Considering the significance of age in our study, and with the aim of improving comparability, we performed cluster analyses independently for six age groups: One-year-old, two to five, six to nine, 10 to 14, 15 to 20, and 21 to 25. Hence, we conducted 36 hierarchical clustering analyses (six macro fields of science multiplied by six age groups) based on the Ward method followed by a cluster consolidation via the K-means algorithms. Neighboring solutions with five, six, seven, and eight clusters were assessed using the ratio of between to total variance. These assessments led us to focus on a six-cluster solution (see SI). We term these clustering bibliometric classes and we use positional words to label them: bottom, low, mid-low, mid-high, high, and top. The marginal distribution of scholars across bibliometric classes measures the social stratification of science in each field. The differences between bibliometric classes in academic performance indicators capture the extent of hierarchies. We visualize these differences using factorial axes where distance implies differences and proximity implies similarity.

Network analysis of intra- and inter-class collaboration

To investigate whether members of identified bibliometric classes collaborate “within” their own class or with members of other classes and age groups, we construct global bipartite networks of co-authorship among the 8.2 million authors, identify its largest connected (giant) component and detect communities of densely collaborating scientists. In other words, we group authors into scientific communities according to their degrees of proximity in collaboration networks. Scholars that coauthor papers are maximally close, whereas authors without any coauthor in common are maximal distal. To identify communities, we use the Constant Potts Model (CPM) (Reichardt and Bornholdt 2004) and its extension to bipartite networks (Akbaritabar 2021; Akbaritabar and Barbato 2021; Traag et al. 2011) with a varying range of 18 resolution parameters. For robustness checks, we use three additional community detection algorithms from NetworKit (default algorithm, parallel Louvain, and parallel Label Propagation) and cross-check the identified communities. Additionally, we projected the bipartite network to a one-mode one, despite criticisms on such a projection and information loss it brings (Akbaritabar 2021; Akbaritabar and Barbato 2021), to use Leiden algorithm and results were robust and our storyline did not change (see SI).

We examine authors’ distribution across bibliometric classes within these identified scientific communities. For this analysis, we pooled all academic-age groups and compared the distribution of authors within each scientific community according to their academic age and bibliometric class. A side-by-side comparison of the bibliometric classes and academic-age distributions within scientific communities and entropy measures for these two distributions allows for assessing the nature and strength of stratification across scientific communities. Figure S1 presents the steps described above.

:::

# GIVEN EXERCISE 1:
Put the lines of the rows below, from the line with "genus: Lascoria" up to and including the line with "genus: Eobania", into a Markdown table with the columns No. and Line, leaving out any blank lines.

# MATERIAL FOR THE TASK:

:::

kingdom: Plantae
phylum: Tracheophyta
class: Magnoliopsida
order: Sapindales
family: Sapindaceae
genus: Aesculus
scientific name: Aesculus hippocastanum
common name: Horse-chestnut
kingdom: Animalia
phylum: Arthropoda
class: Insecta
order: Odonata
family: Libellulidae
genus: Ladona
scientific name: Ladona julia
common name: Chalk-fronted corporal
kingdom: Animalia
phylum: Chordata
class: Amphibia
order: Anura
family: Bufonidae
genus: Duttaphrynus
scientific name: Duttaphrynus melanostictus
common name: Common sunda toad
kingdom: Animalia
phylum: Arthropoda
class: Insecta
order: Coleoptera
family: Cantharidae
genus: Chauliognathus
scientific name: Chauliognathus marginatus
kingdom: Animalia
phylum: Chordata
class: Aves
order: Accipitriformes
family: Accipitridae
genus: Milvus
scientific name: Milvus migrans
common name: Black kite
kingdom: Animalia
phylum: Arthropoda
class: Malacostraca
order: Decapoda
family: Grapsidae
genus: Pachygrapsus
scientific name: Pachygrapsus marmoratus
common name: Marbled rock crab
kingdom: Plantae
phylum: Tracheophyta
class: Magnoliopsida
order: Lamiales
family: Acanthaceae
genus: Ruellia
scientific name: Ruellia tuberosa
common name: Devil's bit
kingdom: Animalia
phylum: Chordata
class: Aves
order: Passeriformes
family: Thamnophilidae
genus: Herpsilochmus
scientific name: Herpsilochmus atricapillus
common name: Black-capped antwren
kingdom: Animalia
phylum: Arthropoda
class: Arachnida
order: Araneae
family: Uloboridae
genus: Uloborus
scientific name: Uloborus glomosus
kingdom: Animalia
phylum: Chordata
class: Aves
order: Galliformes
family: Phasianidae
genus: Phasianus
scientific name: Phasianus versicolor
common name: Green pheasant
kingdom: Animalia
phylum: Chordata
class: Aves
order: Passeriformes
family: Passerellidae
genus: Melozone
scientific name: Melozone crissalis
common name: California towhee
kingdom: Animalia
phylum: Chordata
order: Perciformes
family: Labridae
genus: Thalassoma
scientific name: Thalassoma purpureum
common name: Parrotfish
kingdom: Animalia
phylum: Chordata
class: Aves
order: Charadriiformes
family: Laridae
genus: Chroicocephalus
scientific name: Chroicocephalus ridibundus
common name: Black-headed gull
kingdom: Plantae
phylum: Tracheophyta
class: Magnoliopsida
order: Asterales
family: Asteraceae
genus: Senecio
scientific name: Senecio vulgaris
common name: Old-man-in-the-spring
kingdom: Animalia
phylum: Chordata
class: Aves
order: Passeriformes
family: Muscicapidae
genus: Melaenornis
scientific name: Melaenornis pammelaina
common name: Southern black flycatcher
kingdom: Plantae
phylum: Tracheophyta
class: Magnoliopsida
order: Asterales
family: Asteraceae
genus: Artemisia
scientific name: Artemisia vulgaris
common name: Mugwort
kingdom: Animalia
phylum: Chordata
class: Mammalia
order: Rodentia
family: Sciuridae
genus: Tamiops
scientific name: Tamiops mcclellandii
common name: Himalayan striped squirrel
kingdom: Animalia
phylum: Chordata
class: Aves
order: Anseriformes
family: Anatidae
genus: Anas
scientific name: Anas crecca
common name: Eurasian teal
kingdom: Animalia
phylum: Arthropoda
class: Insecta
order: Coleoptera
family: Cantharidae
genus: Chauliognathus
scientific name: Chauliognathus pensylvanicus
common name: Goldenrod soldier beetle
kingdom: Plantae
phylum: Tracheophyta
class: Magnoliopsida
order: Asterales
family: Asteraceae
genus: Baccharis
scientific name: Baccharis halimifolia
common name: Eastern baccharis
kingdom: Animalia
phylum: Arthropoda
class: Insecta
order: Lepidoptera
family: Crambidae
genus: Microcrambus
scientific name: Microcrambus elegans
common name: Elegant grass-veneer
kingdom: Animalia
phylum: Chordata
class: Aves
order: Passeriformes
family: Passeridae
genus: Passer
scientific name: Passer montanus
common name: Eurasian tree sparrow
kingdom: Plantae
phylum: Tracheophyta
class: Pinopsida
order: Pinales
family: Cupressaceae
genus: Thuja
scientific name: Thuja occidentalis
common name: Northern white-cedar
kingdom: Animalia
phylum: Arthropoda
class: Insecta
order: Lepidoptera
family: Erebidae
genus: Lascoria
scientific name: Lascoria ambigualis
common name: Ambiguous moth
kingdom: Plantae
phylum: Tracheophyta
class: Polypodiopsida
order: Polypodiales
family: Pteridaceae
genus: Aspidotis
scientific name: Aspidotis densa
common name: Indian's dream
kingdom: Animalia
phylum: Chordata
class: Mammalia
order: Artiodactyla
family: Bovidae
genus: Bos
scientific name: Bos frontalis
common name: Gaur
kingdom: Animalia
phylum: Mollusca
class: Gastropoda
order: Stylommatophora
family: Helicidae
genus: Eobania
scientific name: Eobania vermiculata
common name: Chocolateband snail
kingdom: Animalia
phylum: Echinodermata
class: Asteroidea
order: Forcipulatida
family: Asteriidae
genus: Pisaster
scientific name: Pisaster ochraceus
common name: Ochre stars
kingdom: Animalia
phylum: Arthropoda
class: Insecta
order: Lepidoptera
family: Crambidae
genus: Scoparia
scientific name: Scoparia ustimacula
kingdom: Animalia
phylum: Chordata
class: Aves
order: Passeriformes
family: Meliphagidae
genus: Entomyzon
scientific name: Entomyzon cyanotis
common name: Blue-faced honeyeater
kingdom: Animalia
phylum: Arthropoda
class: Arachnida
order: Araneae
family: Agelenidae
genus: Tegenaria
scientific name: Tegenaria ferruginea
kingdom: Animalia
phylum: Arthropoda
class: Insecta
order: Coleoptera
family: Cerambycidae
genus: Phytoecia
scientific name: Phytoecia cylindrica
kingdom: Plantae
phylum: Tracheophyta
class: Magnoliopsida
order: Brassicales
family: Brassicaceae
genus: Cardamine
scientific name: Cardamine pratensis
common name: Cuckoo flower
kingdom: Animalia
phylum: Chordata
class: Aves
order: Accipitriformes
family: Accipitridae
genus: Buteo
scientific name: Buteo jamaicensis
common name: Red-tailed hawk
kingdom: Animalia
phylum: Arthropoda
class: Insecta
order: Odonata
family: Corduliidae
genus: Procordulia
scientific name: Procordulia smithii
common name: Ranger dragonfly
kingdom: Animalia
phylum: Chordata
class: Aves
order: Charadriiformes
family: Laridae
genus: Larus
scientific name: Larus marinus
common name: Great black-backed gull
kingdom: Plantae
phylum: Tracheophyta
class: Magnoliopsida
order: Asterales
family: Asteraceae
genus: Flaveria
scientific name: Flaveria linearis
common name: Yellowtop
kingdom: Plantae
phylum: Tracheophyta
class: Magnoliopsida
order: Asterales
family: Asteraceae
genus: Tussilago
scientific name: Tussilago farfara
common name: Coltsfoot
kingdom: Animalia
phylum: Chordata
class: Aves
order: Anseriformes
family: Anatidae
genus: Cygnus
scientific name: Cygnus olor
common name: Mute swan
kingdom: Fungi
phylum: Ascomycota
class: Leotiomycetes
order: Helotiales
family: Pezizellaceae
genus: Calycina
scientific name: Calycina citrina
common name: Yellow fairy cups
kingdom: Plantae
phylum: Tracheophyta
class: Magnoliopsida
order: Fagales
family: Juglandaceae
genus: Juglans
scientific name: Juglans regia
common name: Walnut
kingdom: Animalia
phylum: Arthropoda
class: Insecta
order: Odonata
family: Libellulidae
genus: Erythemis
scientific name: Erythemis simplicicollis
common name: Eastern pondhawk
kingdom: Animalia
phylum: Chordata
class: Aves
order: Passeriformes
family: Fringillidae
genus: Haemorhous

:::

# GIVEN EXERCISE 2:
Check each statement against the passage on bibliometric classes and answer yes or no, quoting the words that decide it: (a) The cluster analyses were carried out separately for six age groups. (b) The assessments led to a focus on an eight-cluster solution. (c) The co-authorship networks were built among 8.2 million authors.

# FINAL RESULT 1:
| No. | Line |
|---|---|
| 1 | genus: Lascoria |
| 2 | scientific name: Lascoria ambigualis |
| 3 | common name: Ambiguous moth |
| 4 | kingdom: Plantae |
| 5 | phylum: Tracheophyta |
| 6 | class: Polypodiopsida |
| 7 | order: Polypodiales |
| 8 | family: Pteridaceae |
| 9 | genus: Aspidotis |
| 10 | scientific name: Aspidotis densa |
| 11 | common name: Indian's dream |
| 12 | kingdom: Animalia |
| 13 | phylum: Chordata |
| 14 | class: Mammalia |
| 15 | order: Artiodactyla |
| 16 | family: Bovidae |
| 17 | genus: Bos |
| 18 | scientific name: Bos frontalis |
| 19 | common name: Gaur |
| 20 | kingdom: Animalia |
| 21 | phylum: Mollusca |
| 22 | class: Gastropoda |
| 23 | order: Stylommatophora |
| 24 | family: Helicidae |
| 25 | genus: Eobania |

# FINAL RESULT 2:
(a) Yes: "we performed cluster analyses independently for six age groups"
(b) No: "These assessments led us to focus on a six-cluster solution"
(c) Yes: "we construct global bipartite networks of co-authorship among the 8.2 million authors"